Maersk Drilling announces agreement to merge with Noble

Wednesday 10 November 2021

The Drilling Company of 1972 A/S (“Maersk Drilling”) today announced that it has entered into a definitive agreement to combine with Noble Corporation (“Noble”) in a primarily all-stock transaction. The combined company will be named Noble Corporation, and its shares will be listed on the New York Stock Exchange and Nasdaq Copenhagen. The transaction is targeted to close in mid-2022.

Both companies share a very strong conviction in the compelling industrial logic behind the creation of a world class offshore driller with the scale, capabilities, and resources to successfully serve a broad range of customers. The combined company will own and operate a modern, high-end fleet of floaters and jack-up rigs across benign and harsh environments, serving customers in the most attractive offshore oil and gas basins. The transaction will unite the strong capabilities and decades of experience of Noble and Maersk Drilling, leveraging their differentiated value propositions and unwavering commitments to best-in-class safety and service quality.

The business combination agreement has been unanimously approved by the Boards of Directors of Noble and Maersk Drilling, and it is also supported by major shareholders of both companies, including Noble’s top three shareholders, which collectively currently own approximately 53% of Noble shares, and APMH Invest A/S, which currently owns approximately 42% of the share capital and votes of Maersk Drilling. In addition, certain foundations related to APMH Invest A/S, which currently own approximately 12% of the share capital and votes of Maersk Drilling, have expressed their intention to support the transaction.

Maersk Drilling’s Chairman of the Board, Claus V. Hemmingsen, said:

“This combination carries strong industry logic. With the combination we are creating a differentiated provider of offshore drilling services, which will be able to enhance the customer experience through increased scale, global reach, and industry-leading innovation. The combination will create value for all shareholders and will offer investors a unique opportunity to benefit from the market recovery, a robust financial position and strong free cash flow potential, all paving the way for the potential return of capital to shareholders.”

A.P. Moller Holding CEO Robert Uggla said:

“In 2016, A.P. Moller Holding instigated the restructuring of A.P. Moller – Maersk and the renewal of the A.P. Moller Group. As part of such restructuring, Maersk Drilling was demerged from A.P. Moller – Maersk with the objective to establish an independent company with a capable, focused Board and to actively participate in the required consolidation of a distressed drilling industry. The combination of Maersk Drilling and Noble creates a drilling company with a stronger customer proposition building on the companies’ extensive operational capabilities. The combined company will hold an industry leading balance sheet, significant cost synergies, a modern fleet and with access to an international shareholder base.”

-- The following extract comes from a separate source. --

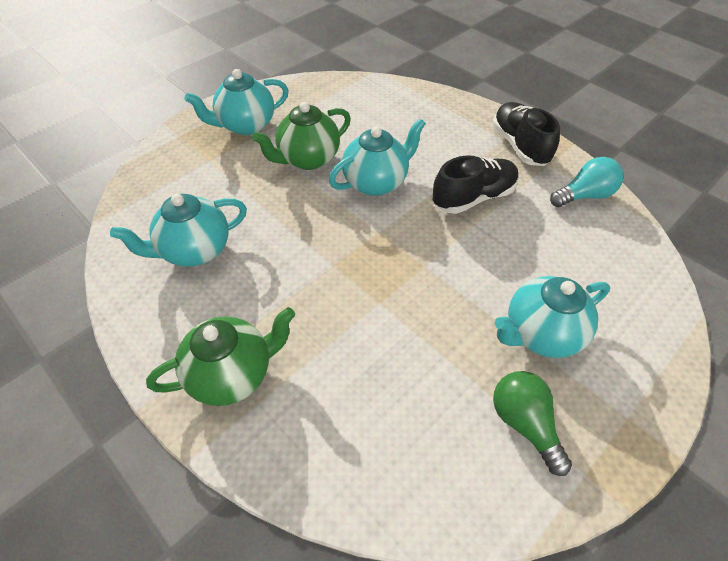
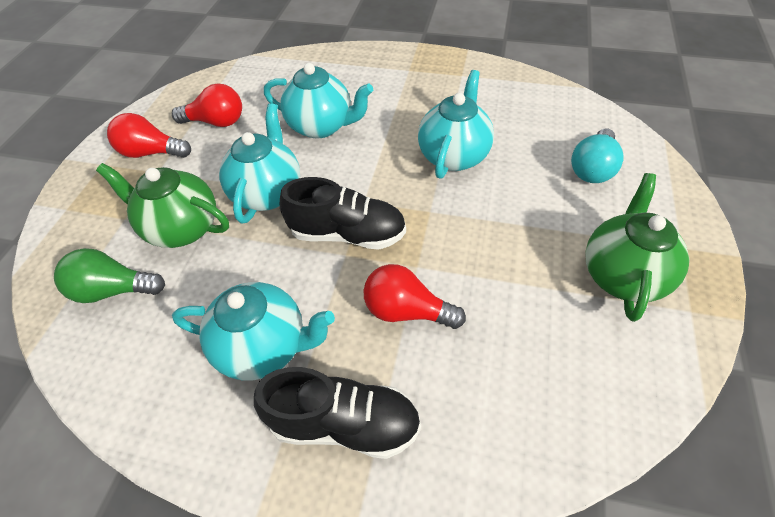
red light bulb: 0 -> 3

Maersk Drilling CEO Jørn Madsen said:

”Noble is the right match for Maersk Drilling, and the combination makes a lot of sense. I’m proud that Maersk Drilling’s strong heritage in the North Sea, unparalleled operational excellence and competencies, industry-leading sustainability position and commitment to innovation will contribute to creating a world class driller with an unmatched expertise within deepwater and harsh environment drilling. In the short term, the combination will, unfortunately, impact our organisation, but it will also create a larger and stronger company, which will provide future opportunities for growth and new jobs.”

The combination is expected to generate potential cost synergies of USD 125 million per year with full potential to be realized within two years after closing of the transaction. The combined company will benefit from a diverse revenue mix, a robust contract backlog with significant earnings visibility, a solid balance sheet, and a strong free cash flow potential, supporting the potential for return of capital to shareholders while providing resiliency through the industry cycle.